■ What this task involves ■
Where the line containing "VEEL GESTELDE VRAGEN" appears in the entries below, begin there and output every line through the last, exactly, minus the pictures.

■ Available data ■
▼

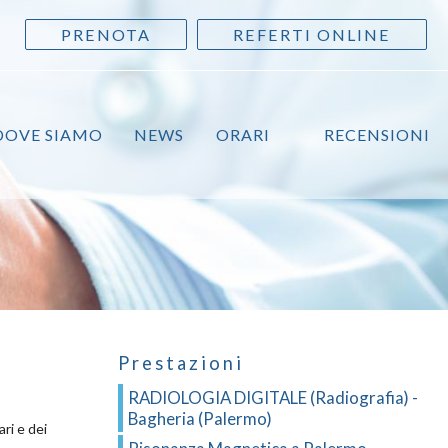
PRENOTA
REFERTI ONLINE
DOVE SIAMO
NEWS
ORARI
RECENSIONI
Prestazioni
RADIOLOGIA DIGITALE (Radiografia) -
Bagheria (Palermo)
ri e dei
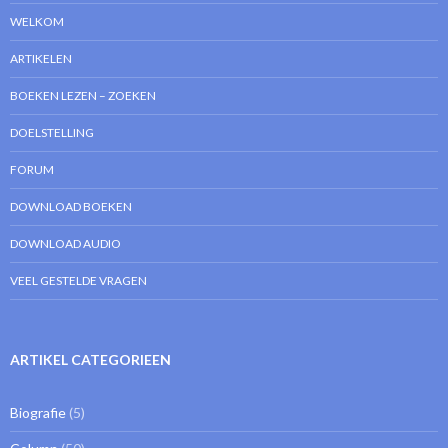
WELKOM
ARTIKELEN
BOEKEN LEZEN – ZOEKEN
DOELSTELLING
FORUM
DOWNLOAD BOEKEN
DOWNLOAD AUDIO
VEEL GESTELDE VRAGEN
ARTIKEL CATEGORIEEN
Biografie
(5)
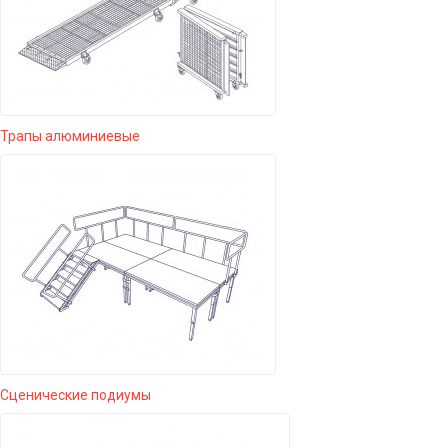
Трапы алюминиевые
Сценические подиумы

▲

■ Response below ■
VEEL GESTELDE VRAGEN
ARTIKEL CATEGORIEEN
Biografie
(5)
Трапы алюминиевые
Сценические подиумы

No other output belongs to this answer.